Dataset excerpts
****************************************

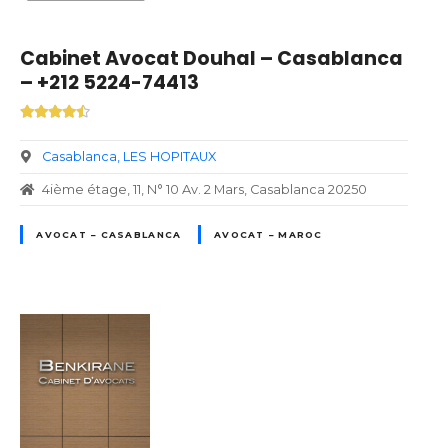
Cabinet Avocat Douhal – Casablanca
– +212 5224-74413
Casablanca
LES HOPITAUX
4ième étage, 11, N° 10 Av. 2 Mars, Casablanca 20250
AVOCAT – CASABLANCA
AVOCAT – MAROC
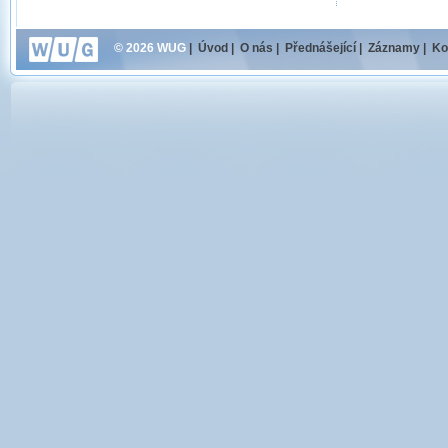
© 2026 WUG
|
Úvod
|
O nás
|
Přednášející
|
Záznamy
|
Ko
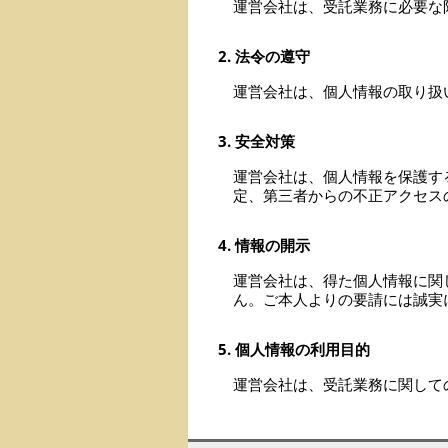
運営会社は、受託業務に必要な
2. 法令の遵守
運営会社は、個人情報の取り扱
3. 安全対策
運営会社は、個人情報を保護す
定、第三者からの不正アクセス
4. 情報の開示
運営会社は、得た個人情報に関
ん。ご本人よりの要請には誠実
5. 個人情報の利用目的
運営会社は、受託業務に関して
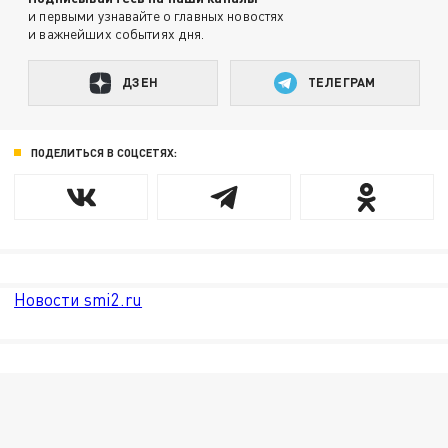
и первыми узнавайте о главных новостях
и важнейших событиях дня.
ДЗЕН
ТЕЛЕГРАМ
ПОДЕЛИТЬСЯ В СОЦСЕТЯХ:
Новости smi2.ru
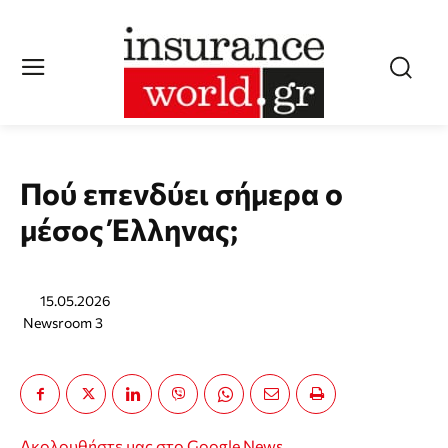
Πού επενδύει σήμερα ο
μέσος Έλληνας;
15.05.2026
Newsroom 3
Ακολουθήστε μας στο Google News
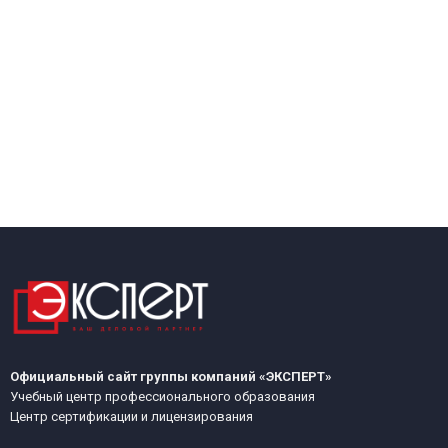
Официальный сайт группы компаний «ЭКСПЕРТ»
Учебный центр профессионального образования
Центр сертификации и лицензирования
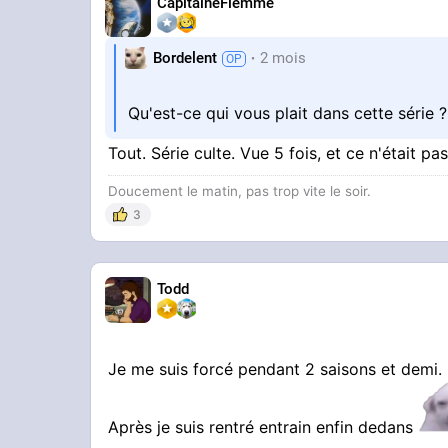
CapitaineFlemme
Bordelent
2 mois
Qu'est-ce qui vous plait dans cette série 
Tout. Série culte. Vue 5 fois, et ce n'était pas
Doucement le matin, pas trop vite le soir.
3
Todd
Je me suis forcé pendant 2 saisons et demi.
Après je suis rentré entrain enfin dedans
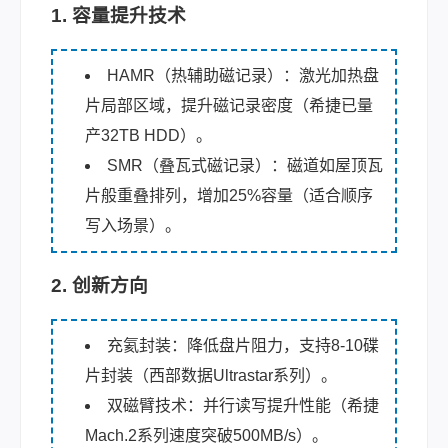
1. 容量提升技术
HAMR（热辅助磁记录）：激光加热盘
片局部区域，提升磁记录密度（希捷已量
产32TB HDD）。
SMR（叠瓦式磁记录）：磁道如屋顶瓦
片般重叠排列，增加25%容量（适合顺序
写入场景）。
2. 创新方向
充氦封装：降低盘片阻力，支持8-10碟
片封装（西部数据Ultrastar系列）。
双磁臂技术：并行读写提升性能（希捷
Mach.2系列速度突破500MB/s）。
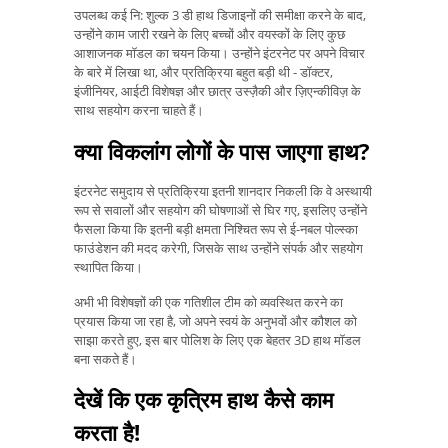
उपलब्ध कई नि: शुल्क 3 डी हाथ डिजाइनों की समीक्षा करने के बाद,
उन्होंने काम जारी रखने के लिए बच्चों और वयस्कों के लिए कुछ
आशाजनक मॉडल का चयन किया। उन्होंने इंटरनेट पर अपने विचार
के बारे में लिखा था, और प्रतिक्रिया बहुत बड़ी थी - डॉक्टर,
इंजीनियर, आईटी विशेषज्ञ और छात्र उस्ज़ैकी और ज़िएन्कीविज़ के
साथ सहयोग करना चाहते हैं।
क्या विकलांग लोगों के पास जाएगा हाथ?
इंटरनेट समुदाय से प्रतिक्रिया इतनी शानदार निकली कि वे अस्थायी
रूप से सवालों और सहयोग की घोषणाओं से घिर गए, इसलिए उन्होंने
फैसला किया कि इतनी बड़ी क्षमता निश्चित रूप से ई-नबल पोल्स्का
फाउंडेशन की मदद करेगी, जिसके साथ उन्होंने संपर्क और सहयोग
स्थापित किया।
अभी भी विशेषज्ञों की एक गतिशील टीम को व्यवस्थित करने का
प्रयास किया जा रहा है, जो अपने स्वयं के अनुभवों और कौशल को
साझा करते हुए, इस बार पोलिश के लिए एक बेहतर 3D हाथ मॉडल
बना सकते हैं।
देखें कि एक कृत्रिम हाथ कैसे काम
करता है!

****************************************

WORK TO BE COMPLETED -> The reply should hold only the lines from the first line of the records above through the line containing "運営会社は、受託業務に関して", copied exactly and without pictures.

ANSWER BOX ->
Cabinet Avocat Douhal – Casablanca
– +212 5224-74413
Casablanca
LES HOPITAUX
4ième étage, 11, N° 10 Av. 2 Mars, Casablanca 20250
AVOCAT – CASABLANCA
AVOCAT – MAROC
© 2026 WUG
|
Úvod
|
O nás
|
Přednášející
|
Záznamy
|
Ko
運営会社は、受託業務に必要な
2. 法令の遵守
運営会社は、個人情報の取り扱
3. 安全対策
運営会社は、個人情報を保護す
定、第三者からの不正アクセス
4. 情報の開示
運営会社は、得た個人情報に関
ん。ご本人よりの要請には誠実
5. 個人情報の利用目的
運営会社は、受託業務に関して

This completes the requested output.